Read a book for what ails you…
We’ve all had that experience – when the exact book we need just happens to come along at the right time. Maybe it’s a break-up, or a health issue, or just feeling ‘stuck’ in your life, when a book that seems to speak to you and your life situation directly, magically finds its way to your lap. Perhaps it was a friend who insisted, ‘Oh you have to read this book, it really helped me through x, y or z’, or it could have been a chance discovery in a library or a review you read in a magazine. But for all this glorious happenstance, what if there was someone who could prescribe the perfect book for you? Say hello to the bibliotherapist! For some time now, bibliotherapy has been used by the health service to recommend various self-help books as a means of providing psychological therapy for people experiencing emotional difficulties. However, is it possible that fiction can hold similarly helpful insights, while telling a story and reaching our subconscious in a more subtle and entertaining way?

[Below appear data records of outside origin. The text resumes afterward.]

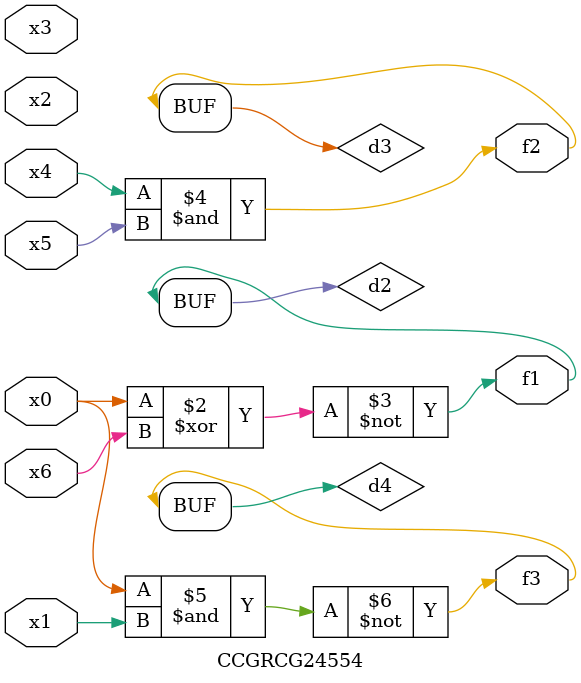
<source format=v>
module CCGRCG24554(
	input x0, x1, x2, x3, x4, x5, x6,
	output f1, f2, f3
);

	wire d1, d2, d3, d4;

	nor (d1, x0);
	xnor (d2, x0, x6);
	and (d3, x4, x5);
	nand (d4, x0, x1);
	assign f1 = d2;
	assign f2 = d3;
	assign f3 = d4;
endmodule

</source>
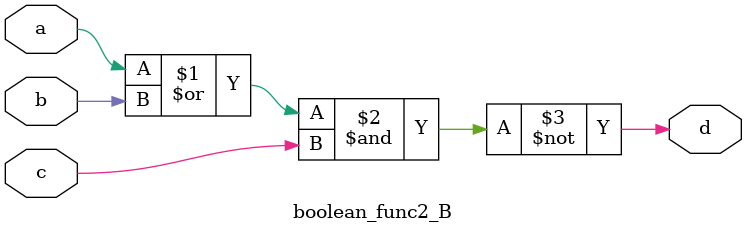
<source format=v>
`timescale 1ns / 1ps

module boolean_func2_B(a, b, c, d);
    input a, b, c;
    output d;

    assign d = ~((a|b)&c);
endmodule

</source>
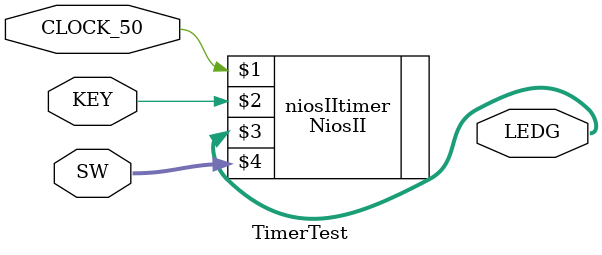
<source format=v>
module TimerTest(SW, KEY, CLOCK_50, LEDG);
input [7:0] SW;
input [0:0] KEY;
input CLOCK_50;
output [7:0] LEDG;
// Instantiate the Nios II system module generated by the SOPC Builder:
// nios_system (clk, reset_n, out_port_from_the_LEDs, in_port_to_the_Switches)
NiosII niosIItimer(CLOCK_50, KEY[0], LEDG, SW);
endmodule
</source>
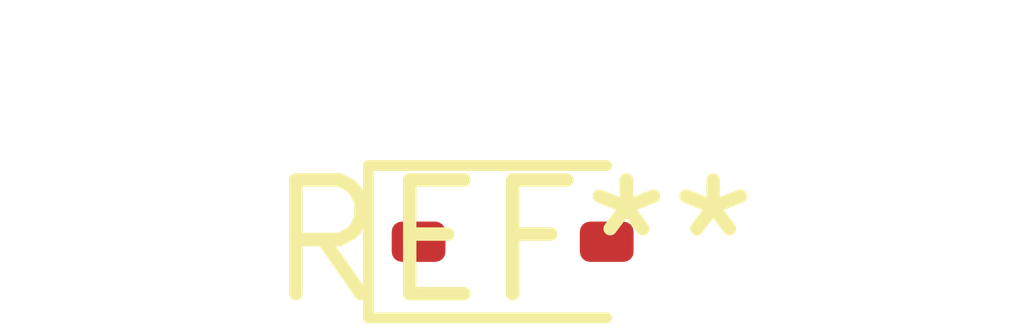
<source format=kicad_pcb>
(kicad_pcb (version 20240108) (generator pcbnew)

  (general
    (thickness 1.6)
  )

  (paper "A4")
  (layers
    (0 "F.Cu" signal)
    (31 "B.Cu" signal)
    (32 "B.Adhes" user "B.Adhesive")
    (33 "F.Adhes" user "F.Adhesive")
    (34 "B.Paste" user)
    (35 "F.Paste" user)
    (36 "B.SilkS" user "B.Silkscreen")
    (37 "F.SilkS" user "F.Silkscreen")
    (38 "B.Mask" user)
    (39 "F.Mask" user)
    (40 "Dwgs.User" user "User.Drawings")
    (41 "Cmts.User" user "User.Comments")
    (42 "Eco1.User" user "User.Eco1")
    (43 "Eco2.User" user "User.Eco2")
    (44 "Edge.Cuts" user)
    (45 "Margin" user)
    (46 "B.CrtYd" user "B.Courtyard")
    (47 "F.CrtYd" user "F.Courtyard")
    (48 "B.Fab" user)
    (49 "F.Fab" user)
    (50 "User.1" user)
    (51 "User.2" user)
    (52 "User.3" user)
    (53 "User.4" user)
    (54 "User.5" user)
    (55 "User.6" user)
    (56 "User.7" user)
    (57 "User.8" user)
    (58 "User.9" user)
  )

  (setup
    (pad_to_mask_clearance 0)
    (pcbplotparams
      (layerselection 0x00010fc_ffffffff)
      (plot_on_all_layers_selection 0x0000000_00000000)
      (disableapertmacros false)
      (usegerberextensions false)
      (usegerberattributes false)
      (usegerberadvancedattributes false)
      (creategerberjobfile false)
      (dashed_line_dash_ratio 12.000000)
      (dashed_line_gap_ratio 3.000000)
      (svgprecision 4)
      (plotframeref false)
      (viasonmask false)
      (mode 1)
      (useauxorigin false)
      (hpglpennumber 1)
      (hpglpenspeed 20)
      (hpglpendiameter 15.000000)
      (dxfpolygonmode false)
      (dxfimperialunits false)
      (dxfusepcbnewfont false)
      (psnegative false)
      (psa4output false)
      (plotreference false)
      (plotvalue false)
      (plotinvisibletext false)
      (sketchpadsonfab false)
      (subtractmaskfromsilk false)
      (outputformat 1)
      (mirror false)
      (drillshape 1)
      (scaleselection 1)
      (outputdirectory "")
    )
  )

  (net 0 "")

  (footprint "D_SOD-323" (layer "F.Cu") (at 0 0))

)

</source>
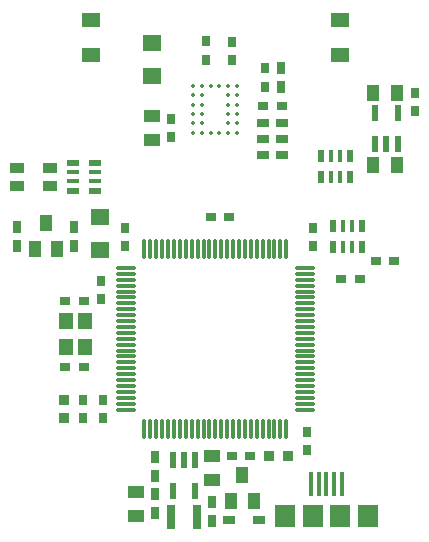
<source format=gtp>
G04*
G04 #@! TF.GenerationSoftware,Altium Limited,Altium Designer,19.1.8 (144)*
G04*
G04 Layer_Color=8421504*
%FSLAX25Y25*%
%MOIN*%
G70*
G01*
G75*
%ADD20R,0.01575X0.07874*%
%ADD21R,0.07087X0.07480*%
%ADD22R,0.03740X0.03543*%
%ADD23R,0.03000X0.03740*%
%ADD24R,0.01575X0.04331*%
%ADD25R,0.01968X0.04331*%
%ADD26R,0.03740X0.03000*%
%ADD27R,0.05315X0.03937*%
%ADD28R,0.03000X0.03937*%
%ADD29R,0.03937X0.05512*%
%ADD30R,0.03937X0.03150*%
%ADD31O,0.01102X0.07087*%
%ADD32O,0.07087X0.01102*%
%ADD33R,0.03937X0.03000*%
%ADD34R,0.03937X0.05315*%
%ADD35R,0.02362X0.05512*%
G04:AMPARAMS|DCode=36|XSize=13.39mil|YSize=13.39mil|CornerRadius=6.7mil|HoleSize=0mil|Usage=FLASHONLY|Rotation=270.000|XOffset=0mil|YOffset=0mil|HoleType=Round|Shape=RoundedRectangle|*
%AMROUNDEDRECTD36*
21,1,0.01339,0.00000,0,0,270.0*
21,1,0.00000,0.01339,0,0,270.0*
1,1,0.01339,0.00000,0.00000*
1,1,0.01339,0.00000,0.00000*
1,1,0.01339,0.00000,0.00000*
1,1,0.01339,0.00000,0.00000*
%
%ADD36ROUNDEDRECTD36*%
%ADD37R,0.06299X0.05512*%
%ADD38R,0.06299X0.04724*%
%ADD39R,0.03150X0.07874*%
%ADD40R,0.03543X0.03740*%
%ADD41R,0.04528X0.05512*%
%ADD42R,0.04331X0.01575*%
%ADD43R,0.04331X0.01968*%
%ADD44R,0.04724X0.03740*%
D20*
X107000Y16110D02*
D03*
X109559D02*
D03*
X112118D02*
D03*
X101882D02*
D03*
X104441D02*
D03*
D21*
X102472Y5579D02*
D03*
X111528D02*
D03*
X120780D02*
D03*
X93221D02*
D03*
D22*
X87949Y25500D02*
D03*
X94051D02*
D03*
D23*
X102500Y101551D02*
D03*
Y95449D02*
D03*
X100500Y27449D02*
D03*
Y33551D02*
D03*
X55300Y131598D02*
D03*
Y137700D02*
D03*
X136500Y146551D02*
D03*
Y140449D02*
D03*
X86500Y154602D02*
D03*
Y148500D02*
D03*
X75500Y163551D02*
D03*
Y157449D02*
D03*
X67000Y163602D02*
D03*
Y157500D02*
D03*
X32500Y37949D02*
D03*
Y44051D02*
D03*
X26000Y37949D02*
D03*
Y44051D02*
D03*
X31800Y83702D02*
D03*
Y77600D02*
D03*
X40000Y101551D02*
D03*
Y95449D02*
D03*
D24*
X112425Y102043D02*
D03*
Y94957D02*
D03*
X115575D02*
D03*
Y102043D02*
D03*
X108425Y125543D02*
D03*
Y118457D02*
D03*
X111575D02*
D03*
Y125543D02*
D03*
D25*
X109276Y94957D02*
D03*
X118724D02*
D03*
Y102043D02*
D03*
X109276D02*
D03*
X105276Y118457D02*
D03*
X114724D02*
D03*
Y125543D02*
D03*
X105276D02*
D03*
D26*
X129551Y90500D02*
D03*
X123449D02*
D03*
X118051Y84500D02*
D03*
X111949D02*
D03*
X75449Y25500D02*
D03*
X81551D02*
D03*
X68449Y105000D02*
D03*
X74551D02*
D03*
X92102Y142000D02*
D03*
X86000D02*
D03*
X26051Y55000D02*
D03*
X19949D02*
D03*
Y77000D02*
D03*
X26051D02*
D03*
D27*
X69000Y17563D02*
D03*
Y25437D02*
D03*
X48800Y138637D02*
D03*
Y130763D02*
D03*
X43500Y13437D02*
D03*
Y5563D02*
D03*
D28*
X50000Y6350D02*
D03*
Y12650D02*
D03*
X92000Y154799D02*
D03*
Y148500D02*
D03*
X69000Y3850D02*
D03*
Y10150D02*
D03*
X50000Y18850D02*
D03*
Y25150D02*
D03*
X22900Y95400D02*
D03*
Y101699D02*
D03*
X4000Y95350D02*
D03*
Y101650D02*
D03*
D29*
X75260Y10366D02*
D03*
X82740D02*
D03*
X79000Y19028D02*
D03*
X9760Y94366D02*
D03*
X17240D02*
D03*
X13500Y103028D02*
D03*
D30*
X74579Y4000D02*
D03*
X84421D02*
D03*
D31*
X46378Y94421D02*
D03*
X48346D02*
D03*
X50315D02*
D03*
X52284D02*
D03*
X54252D02*
D03*
X56221D02*
D03*
X58189D02*
D03*
X60158D02*
D03*
X62126D02*
D03*
X64095D02*
D03*
X66063D02*
D03*
X68032D02*
D03*
X70000D02*
D03*
X71969D02*
D03*
X73937D02*
D03*
X75906D02*
D03*
X77874D02*
D03*
X79843D02*
D03*
X81811D02*
D03*
X83780D02*
D03*
X85748D02*
D03*
X87717D02*
D03*
X89685D02*
D03*
X91654D02*
D03*
X93622D02*
D03*
Y34579D02*
D03*
X91654D02*
D03*
X89685D02*
D03*
X87717D02*
D03*
X85748D02*
D03*
X83780D02*
D03*
X81811D02*
D03*
X79843D02*
D03*
X77874D02*
D03*
X75906D02*
D03*
X73937D02*
D03*
X71969D02*
D03*
X70000D02*
D03*
X68032D02*
D03*
X66063D02*
D03*
X64095D02*
D03*
X62126D02*
D03*
X60158D02*
D03*
X58189D02*
D03*
X56221D02*
D03*
X54252D02*
D03*
X52284D02*
D03*
X50315D02*
D03*
X48346D02*
D03*
X46378D02*
D03*
D32*
X99921Y88122D02*
D03*
Y86154D02*
D03*
Y84185D02*
D03*
Y82217D02*
D03*
Y80248D02*
D03*
Y78280D02*
D03*
Y76311D02*
D03*
Y74343D02*
D03*
Y72374D02*
D03*
Y70406D02*
D03*
Y68437D02*
D03*
Y66469D02*
D03*
Y64500D02*
D03*
Y62532D02*
D03*
Y60563D02*
D03*
Y58595D02*
D03*
Y56626D02*
D03*
Y54658D02*
D03*
Y52689D02*
D03*
Y50721D02*
D03*
Y48752D02*
D03*
Y46784D02*
D03*
Y44815D02*
D03*
Y42847D02*
D03*
Y40878D02*
D03*
X40079D02*
D03*
Y42847D02*
D03*
Y44815D02*
D03*
Y46784D02*
D03*
Y48752D02*
D03*
Y50721D02*
D03*
Y52689D02*
D03*
Y54658D02*
D03*
Y56626D02*
D03*
Y58595D02*
D03*
Y60563D02*
D03*
Y62532D02*
D03*
Y64500D02*
D03*
Y66469D02*
D03*
Y68437D02*
D03*
Y70406D02*
D03*
Y72374D02*
D03*
Y74343D02*
D03*
Y76311D02*
D03*
Y78280D02*
D03*
Y80248D02*
D03*
Y82217D02*
D03*
Y84185D02*
D03*
Y86154D02*
D03*
Y88122D02*
D03*
D33*
X86000Y136500D02*
D03*
X92299D02*
D03*
X86000Y131000D02*
D03*
X92299D02*
D03*
X86000Y125600D02*
D03*
X92299D02*
D03*
D34*
X130437Y122500D02*
D03*
X122563D02*
D03*
X130437Y146500D02*
D03*
X122563D02*
D03*
D35*
X123260Y139618D02*
D03*
X130740D02*
D03*
Y129382D02*
D03*
X127000D02*
D03*
X123260D02*
D03*
X63240Y13882D02*
D03*
X55760D02*
D03*
Y24118D02*
D03*
X59500D02*
D03*
X63240D02*
D03*
D36*
X77283Y148874D02*
D03*
Y145724D02*
D03*
Y142575D02*
D03*
Y139425D02*
D03*
Y136276D02*
D03*
Y133126D02*
D03*
X74331Y148874D02*
D03*
Y145724D02*
D03*
Y142575D02*
D03*
Y139425D02*
D03*
Y136276D02*
D03*
Y133126D02*
D03*
X71378Y148874D02*
D03*
X65472D02*
D03*
X62520D02*
D03*
X68425D02*
D03*
X62520Y145724D02*
D03*
Y142575D02*
D03*
Y139425D02*
D03*
Y136276D02*
D03*
X71378Y133126D02*
D03*
X68425D02*
D03*
X65472D02*
D03*
X62520D02*
D03*
X65472Y145724D02*
D03*
Y142575D02*
D03*
Y139425D02*
D03*
Y136276D02*
D03*
D37*
X49000Y152000D02*
D03*
Y163024D02*
D03*
X31500Y93988D02*
D03*
Y105012D02*
D03*
D38*
X111500Y159095D02*
D03*
Y170905D02*
D03*
X28500Y159095D02*
D03*
Y170905D02*
D03*
D39*
X63937Y5000D02*
D03*
X55063D02*
D03*
D40*
X19500Y37949D02*
D03*
Y44051D02*
D03*
D41*
X20252Y61768D02*
D03*
X26551Y70429D02*
D03*
X20252D02*
D03*
X26551Y61768D02*
D03*
D42*
X29793Y120075D02*
D03*
X22707D02*
D03*
Y116925D02*
D03*
X29793D02*
D03*
D43*
X22707Y123224D02*
D03*
Y113776D02*
D03*
X29793D02*
D03*
Y123224D02*
D03*
D44*
X3988Y115449D02*
D03*
Y121551D02*
D03*
X15012Y115449D02*
D03*
Y121551D02*
D03*
M02*

</source>
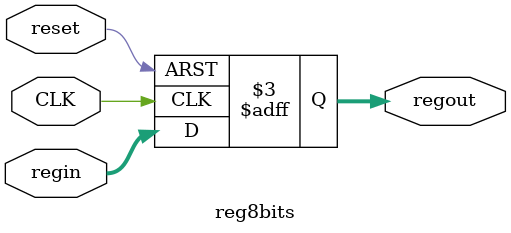
<source format=v>
module reg8bits(CLK,reset,regin,regout);

    parameter N = 8;
    input [N-1:0]regin;
    input reset,CLK;
    output reg [N-1:0]regout;

    always@(posedge CLK, posedge reset) begin
        if(reset == 1) 
            regout <= 8'b0;
        
        else begin
            regout <= regin;
        end
    end
endmodule
</source>
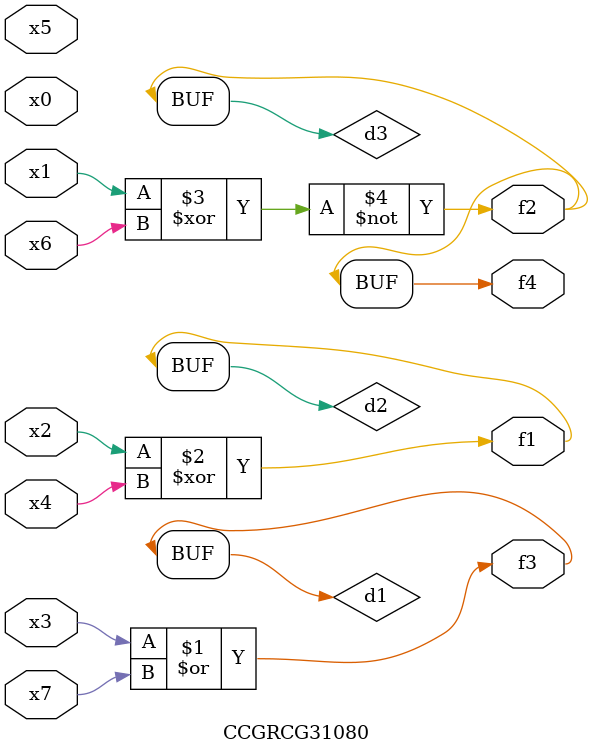
<source format=v>
module CCGRCG31080(
	input x0, x1, x2, x3, x4, x5, x6, x7,
	output f1, f2, f3, f4
);

	wire d1, d2, d3;

	or (d1, x3, x7);
	xor (d2, x2, x4);
	xnor (d3, x1, x6);
	assign f1 = d2;
	assign f2 = d3;
	assign f3 = d1;
	assign f4 = d3;
endmodule

</source>
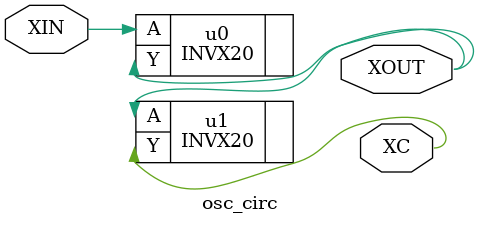
<source format=v>
module osc_circ(XIN, XOUT, XC);

output  XC;   
input   XIN;  
output	XOUT; 

INVX20 u0(.A(XIN), .Y(XOUT));
INVX20 u1(.A(XOUT), .Y(XC));

endmodule

</source>
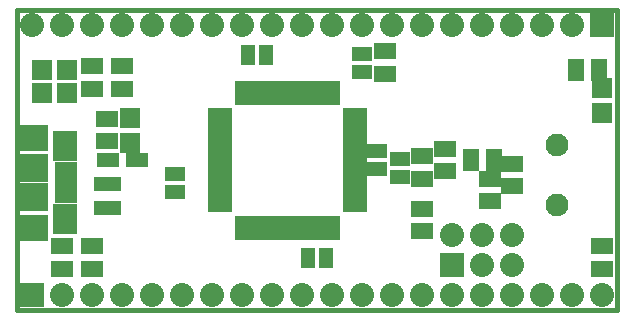
<source format=gts>
G04 (created by PCBNEW (2013-03-31 BZR 4008)-stable) date 26.01.2014 00:59:22*
%MOIN*%
G04 Gerber Fmt 3.4, Leading zero omitted, Abs format*
%FSLAX34Y34*%
G01*
G70*
G90*
G04 APERTURE LIST*
%ADD10C,2.3622e-006*%
%ADD11C,0.015*%
%ADD12R,0.08X0.036*%
%ADD13R,0.036X0.08*%
%ADD14R,0.075X0.055*%
%ADD15R,0.08X0.08*%
%ADD16C,0.08*%
%ADD17R,0.055X0.075*%
%ADD18R,0.065X0.045*%
%ADD19R,0.045X0.065*%
%ADD20R,0.0672X0.0672*%
%ADD21R,0.0731X0.0456*%
%ADD22C,0.076*%
%ADD23R,0.0947X0.0947*%
%ADD24R,0.0947X0.0948*%
%ADD25R,0.0947X0.0907*%
%ADD26R,0.0829X0.1025*%
%ADD27R,0.073X0.0357*%
%ADD28R,0.0397X0.0515*%
G04 APERTURE END LIST*
G54D10*
G54D11*
X14000Y-19500D02*
X34000Y-19500D01*
X14000Y-29500D02*
X14000Y-19500D01*
X34000Y-29500D02*
X14000Y-29500D01*
X34000Y-19500D02*
X34000Y-29500D01*
G54D12*
X25250Y-24500D03*
X25250Y-24185D03*
X25250Y-23870D03*
X25250Y-23555D03*
X25250Y-23240D03*
X25250Y-22925D03*
X25250Y-24815D03*
X25250Y-25130D03*
X25250Y-25445D03*
X25250Y-25760D03*
X25250Y-26075D03*
X20750Y-24500D03*
X20750Y-24185D03*
X20750Y-23870D03*
X20750Y-23555D03*
X20750Y-23240D03*
X20750Y-22925D03*
X20750Y-24815D03*
X20750Y-25130D03*
X20750Y-25445D03*
X20750Y-25760D03*
X20750Y-26075D03*
G54D13*
X23000Y-22250D03*
X23000Y-26750D03*
X22685Y-22250D03*
X22685Y-26750D03*
X22370Y-26750D03*
X22370Y-22250D03*
X22055Y-22250D03*
X22055Y-26750D03*
X21740Y-26750D03*
X21740Y-22250D03*
X21425Y-22250D03*
X21425Y-26750D03*
X23315Y-26750D03*
X23315Y-22250D03*
X23630Y-22250D03*
X23630Y-26750D03*
X23945Y-26750D03*
X23945Y-22250D03*
X24260Y-22250D03*
X24260Y-26750D03*
X24575Y-26750D03*
X24575Y-22250D03*
G54D14*
X27500Y-26875D03*
X27500Y-26125D03*
G54D15*
X28500Y-28000D03*
G54D16*
X28500Y-27000D03*
X29500Y-28000D03*
X29500Y-27000D03*
X30500Y-28000D03*
X30500Y-27000D03*
G54D17*
X29875Y-24500D03*
X29125Y-24500D03*
G54D15*
X33500Y-20000D03*
G54D16*
X28500Y-20000D03*
X27500Y-20000D03*
X26500Y-20000D03*
X25500Y-20000D03*
X24500Y-20000D03*
X23500Y-20000D03*
X22500Y-20000D03*
X21500Y-20000D03*
X20500Y-20000D03*
X19500Y-20000D03*
X18500Y-20000D03*
X17500Y-20000D03*
X16500Y-20000D03*
X15500Y-20000D03*
X32500Y-20000D03*
X31500Y-20000D03*
X30500Y-20000D03*
X29500Y-20000D03*
X14500Y-20000D03*
G54D15*
X14500Y-29000D03*
G54D16*
X19500Y-29000D03*
X20500Y-29000D03*
X21500Y-29000D03*
X22500Y-29000D03*
X23500Y-29000D03*
X24500Y-29000D03*
X25500Y-29000D03*
X26500Y-29000D03*
X27500Y-29000D03*
X28500Y-29000D03*
X29500Y-29000D03*
X30500Y-29000D03*
X31500Y-29000D03*
X32500Y-29000D03*
X15500Y-29000D03*
X16500Y-29000D03*
X17500Y-29000D03*
X18500Y-29000D03*
X33500Y-29000D03*
G54D14*
X29750Y-25875D03*
X29750Y-25125D03*
X30500Y-25375D03*
X30500Y-24625D03*
X26250Y-20875D03*
X26250Y-21625D03*
X28250Y-24125D03*
X28250Y-24875D03*
G54D18*
X19250Y-25550D03*
X19250Y-24950D03*
G54D19*
X21700Y-21000D03*
X22300Y-21000D03*
G54D14*
X33500Y-27375D03*
X33500Y-28125D03*
G54D19*
X24300Y-27750D03*
X23700Y-27750D03*
G54D18*
X26000Y-24200D03*
X26000Y-24800D03*
X25500Y-20950D03*
X25500Y-21550D03*
G54D14*
X27500Y-24375D03*
X27500Y-25125D03*
G54D18*
X26750Y-25050D03*
X26750Y-24450D03*
G54D14*
X15500Y-27375D03*
X15500Y-28125D03*
X17500Y-22125D03*
X17500Y-21375D03*
X16500Y-22125D03*
X16500Y-21375D03*
G54D20*
X15663Y-22250D03*
X14837Y-22250D03*
X15663Y-21500D03*
X14837Y-21500D03*
G54D14*
X16500Y-27375D03*
X16500Y-28125D03*
G54D17*
X33375Y-21500D03*
X32625Y-21500D03*
G54D14*
X17000Y-23125D03*
X17000Y-23875D03*
G54D21*
X17972Y-24500D03*
X17028Y-24500D03*
G54D22*
X32000Y-24000D03*
X32000Y-26000D03*
G54D20*
X33500Y-22087D03*
X33500Y-22913D03*
X17750Y-23087D03*
X17750Y-23913D03*
G54D23*
X14570Y-24778D03*
G54D24*
X14570Y-25722D03*
G54D25*
X14570Y-26746D03*
G54D26*
X15574Y-24030D03*
G54D27*
X15624Y-24739D03*
X15624Y-24995D03*
X15624Y-25250D03*
X15624Y-25505D03*
X15624Y-25761D03*
G54D26*
X15574Y-26470D03*
G54D25*
X14570Y-23754D03*
G54D28*
X16744Y-26094D03*
X17000Y-25306D03*
X17256Y-26094D03*
X17000Y-26094D03*
X17256Y-25306D03*
X16744Y-25306D03*
M02*

</source>
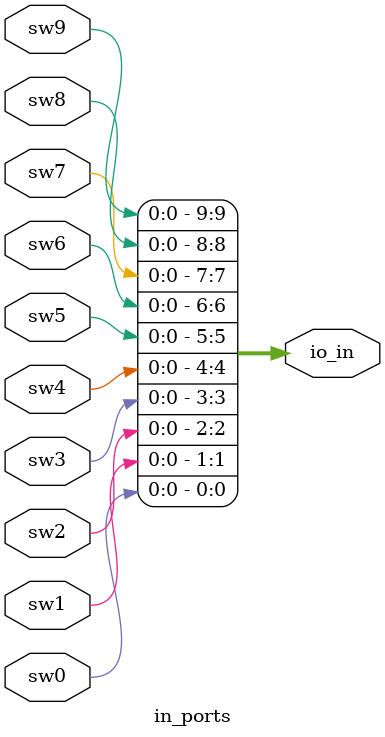
<source format=v>
module in_ports(sw0,sw1,sw2,sw3,sw4,sw5,sw6,sw7,sw8,sw9,io_in);
input sw0,sw1,sw2,sw3,sw4,sw5,sw6,sw7,sw8,sw9;
output [0:9] io_in;

assign io_in[9]=sw0;
assign io_in[8]=sw1;
assign io_in[7]=sw2;
assign io_in[6]=sw3;
assign io_in[5]=sw4;
assign io_in[4]=sw5;
assign io_in[3]=sw6;
assign io_in[2]=sw7;
assign io_in[1]=sw8;
assign io_in[0]=sw9;

endmodule
</source>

Ceridwen Dovey’s article in The New Yorker, is written around her experience with a bibliotherapist at the London headquarters of the School of Life, which offers innovative courses to help people deal with the daily emotional challenges of existence. Following her session with the bibliotherapist, she was ‘prescribed’ certain books that were relevant to her life situation. After a year of working her way through the reading list, she commented:
‘In a secular age, I suspect that reading fiction is one of the few remaining paths to transcendence…’
What’s more, reading has been shown to be very good for our health and well-being. According to the article, studies have shown that readers of fiction tend to be better at empathising with others and that reading can ‘improve social abilities and move us emotionally – prompting changes of self-hood’. Ceridwen concludes:
‘Reading has been shown to put our brains into a pleasurable trance-like state, similar to meditation, and it brings the same health benefits of deep relaxation and inner calm’.
So, if you ever needed a reason to read more and carefully consider your reading choices, bibliotherapy is it! Reading fiction offers us the greatest escape; where we can literally lose ourselves (or our ego at least) in another world of possibility and untold futures. Characters who lodge in our hearts with their feisty attitudes, or their ability to turn a terrible situation into something beauty, can in turn help us to re-frame our own attitudes to a particular situation. Just the very act of taking time out of life to drift away on the prose of a well-crafted book, is a gift to ourselves and an oasis from the demands of modern life.
For those of us who can’t make it to a bibliotherapist, there are plenty of resources online where you can find reading lists and recommendations for every kind of challenge life can throw at you. Here is a list of bibliotherapy books on Goodreads and a mood-boosting list from the Reading Agency and if you have any recommendations of fiction books that helped you through a challenging time, please add them in the comments below.
What an interesting idea. Thank you for sharing it!
Thanks Dan 🙂 I think we’ll all be looking for a bibliotherapist now!
Nice of you to post this. I’m always happy to read; but I find when I am unhappy, reading is a lovely, slow, methodical cure. Almost makes me want to be unhappy . . . but not!
Hi Jann 🙂 I agree, reading is something of a panacea. It can help to distract, entertain and even enlighten (given the right kind of book!)
Hear hear! Sorry I can’t stay and chat but I’m mid-chapter of a good book 🙂
Case in point! x
Absolutely agree….. and from the other side…writing a book has the same therapeutic role…and you can take out all your frustration and inner anxst by killing people!!
Hi Carol, you’re so right. I have often found reading other authors, that they are working through their own life issues through their characters and I am just the same. I must try killing a few and see how that feels!!